### Video Transcript

Determine the value of the absolute
value of 22 squared times 25 minus four times 22 squared all over negative seven
times 22 squared by identifying the greatest common factor.

We have this expression that has an
absolute value. And we want to determine exactly
what value this expression represents. However, our instructions have said
to find this value by identifying the greatest common factor. By identifying the greatest common
factor, we can first simplify our expression and secondly solve for the value.

A greatest common factor will be a
factor that is shared in the numerator and the denominator. Looking carefully here, we see that
we have 22 squared occurring twice in the numerator and once in the denominator. And this is where we need to be
very careful. Notice in the denominator we are
only doing multiplication.
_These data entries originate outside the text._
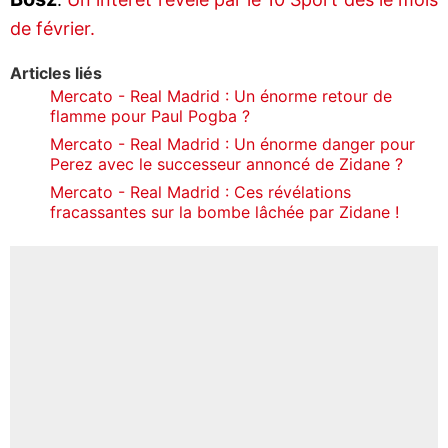
de février.
Articles liés
Mercato - Real Madrid : Un énorme retour de
flamme pour Paul Pogba ?
Mercato - Real Madrid : Un énorme danger pour
Perez avec le successeur annoncé de Zidane ?
Mercato - Real Madrid : Ces révélations
fracassantes sur la bombe lâchée par Zidane !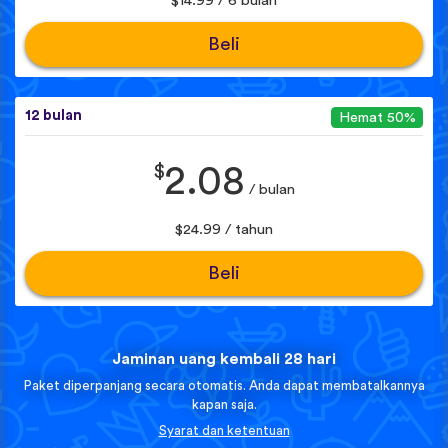
$14.99 / 6 bulan
Beli
12 bulan
Hemat 50%
$
2.08
/ bulan
$24.99 / tahun
Beli
Jaminan uang kembali 28 hari
Paket diperpanjang secara otomatis. Anda dapat membatalkannya
kapan saja.
Syarat dan ketentuan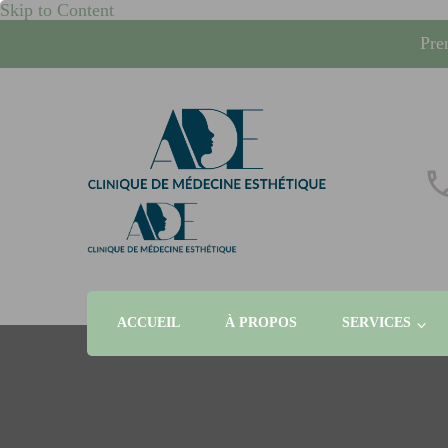
Skip to Content
Pre
whcrand
Injections Botox, fillers, visage, technologies micronee
ACCUEIL
À PROPOS
SERVICES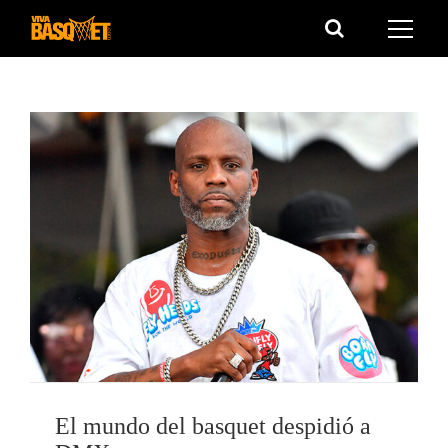
Saltar
al
contenido
El mundo del basquet despidió a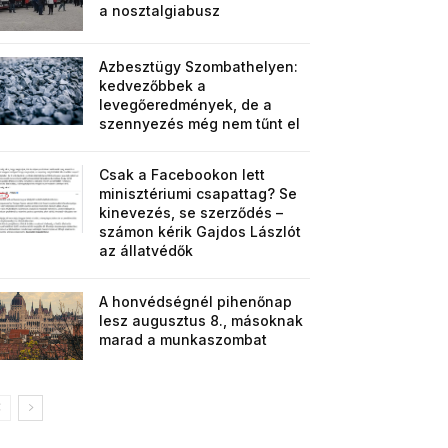
a nosztalgiabusz
Azbesztügy Szombathelyen:
kedvezőbbek a
levegőeredmények, de a
szennyezés még nem tűnt el
Csak a Facebookon lett
minisztériumi csapattag? Se
kinevezés, se szerződés –
számon kérik Gajdos Lászlót
az állatvédők
A honvédségnél pihenőnap
lesz augusztus 8., másoknak
marad a munkaszombat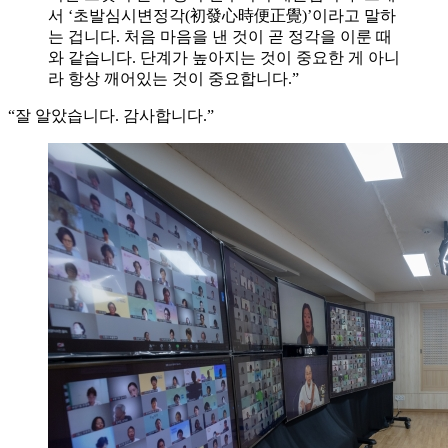
서 ‘초발심시변정각(初發心時便正覺)’이라고 말하
는 겁니다. 처음 마음을 낸 것이 곧 정각을 이룬 때
와 같습니다. 단계가 높아지는 것이 중요한 게 아니
라 항상 깨어있는 것이 중요합니다.”
“잘 알았습니다. 감사합니다.”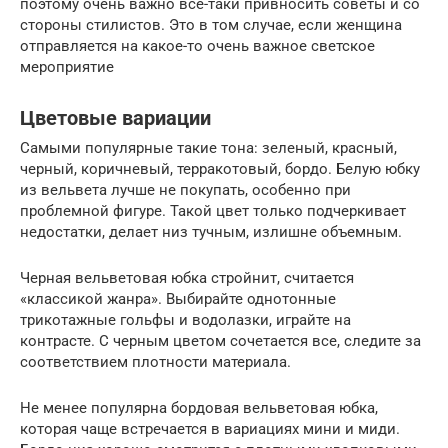
поэтому очень важно все-таки привносить советы и со
стороны стилистов. Это в том случае, если женщина
отправляется на какое-то очень важное светское
мероприятие
Цветовые вариации
Самыми популярные такие тона: зеленый, красный,
черный, коричневый, терракотовый, бордо. Белую юбку
из вельвета лучше не покупать, особенно при
проблемной фигуре. Такой цвет только подчеркивает
недостатки, делает низ тучным, излишне объемным.
Черная вельветовая юбка стройнит, считается
«классикой жанра». Выбирайте однотонные
трикотажные гольфы и водолазки, играйте на
контрасте. С черным цветом сочетается все, следите за
соответствием плотности материала.
Не менее популярна бордовая вельветовая юбка,
которая чаще встречается в вариациях мини и миди.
However, in the numerator, we have
some subtraction. 22 squared times 25 is a term
together, and four times 22 squared is another term. And that means we’ll need to do
some rearranging in the numerator.

Since both terms in the numerator
have a factor of 22 squared, we can undistribute that 22 squared and rewrite the
numerator as 22 squared times 25 minus four. This is because both 25 and four
were being multiplied by 22 squared. Once we do this, we can bring down
everything else from our expression. Our denominator is negative seven
times 22 squared. If we wanted to rearrange this
multiplication, we could write that as 22 squared times negative seven.
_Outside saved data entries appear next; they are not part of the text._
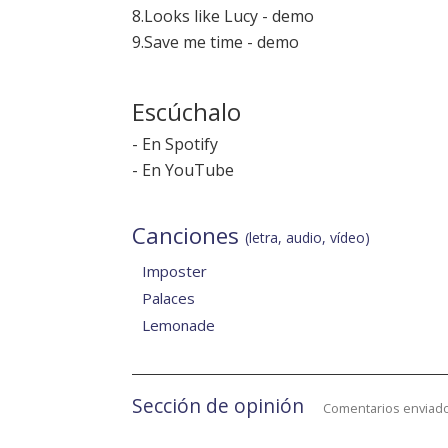
8.Looks like Lucy - demo
9.Save me time - demo
Escúchalo
-
En Spotify
-
En YouTube
Canciones
(letra, audio, vídeo)
Imposter
Palaces
Lemonade
Sección de opinión
Comentarios enviado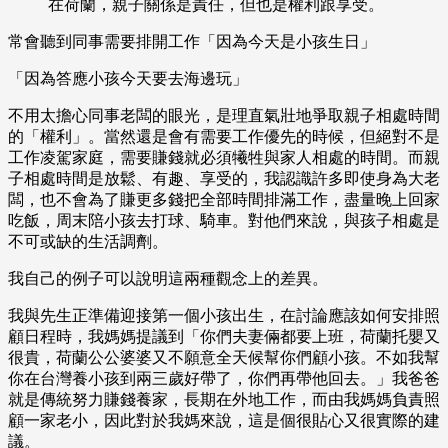
在荷蘭，親子關係是責任，但也是權利跟享受。
常會聽到同事需要排開工作「因為今天是小孩生日」
「因為答應小孩今天要去海邊玩」
不用太擔心同事老闆的眼光，是理直氣壯地爭取親子相處時間
的「權利」。當然還是會有需要工作優先的時候，但絕對不是
工作凌駕家庭，需要賺錢就必須犧牲與家人相處的時間。而親
子相處時間是放鬆、有趣、享受的，我認識許多即使身為大老
闆，也不會為了賺更多錢把全部時間排滿工作，盡量晚上回家
吃飯，周末陪小孩去打球、騎車。對他們來說，與孩子相處是
不可或缺的生活調劑。
我自己的例子可以說明這兩種觀念上的差異。
我與先生正準備迎接第一個小孩出生，在討論應該如何安排照
顧日程時，我媽媽提議到「你們夫妻倆都要上班，荷蘭托嬰又
很貴，荷蘭公公婆婆又不願意全天候幫你們顧小孩。不如我幫
你在台灣養小孩到兩三歲好帶了，你們再帶他回去。」我爸爸
就是傳統努力賺錢養家，長期在外地工作，而由我媽媽負責照
顧一家老小，因此對於我媽來說，這是個很貼心又很實際的建
議。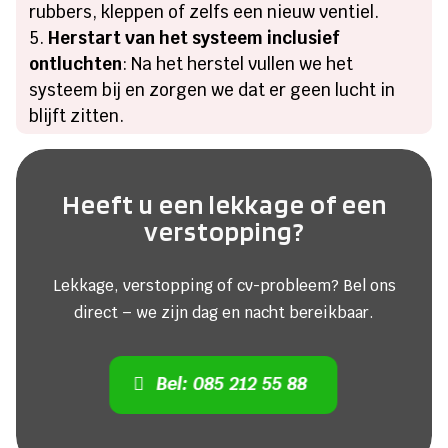
rubbers, kleppen of zelfs een nieuw ventiel.
Herstart van het systeem inclusief
ontluchten
: Na het herstel vullen we het
systeem bij en zorgen we dat er geen lucht in
blijft zitten.
Heeft u een lekkage of een
verstopping?
Lekkage, verstopping of cv-probleem? Bel ons
direct – we zijn dag en nacht bereikbaar.
Bel: 085 212 55 88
And at this point, we see that we
have a common factor in the numerator and the denominator. And that is the factor of 22
squared. 22 squared over 22 squared equals
one, which means we can simplify our expression to be the absolute value of 25 minus
four over negative seven. 25 minus four is 21. Then we have the absolute value of
21 over negative seven.

At this point, we’re ready to start
solving. 21 divided by negative seven is
negative three. And the absolute value of negative
three is positive three. And that means the value of our
initial expression is three.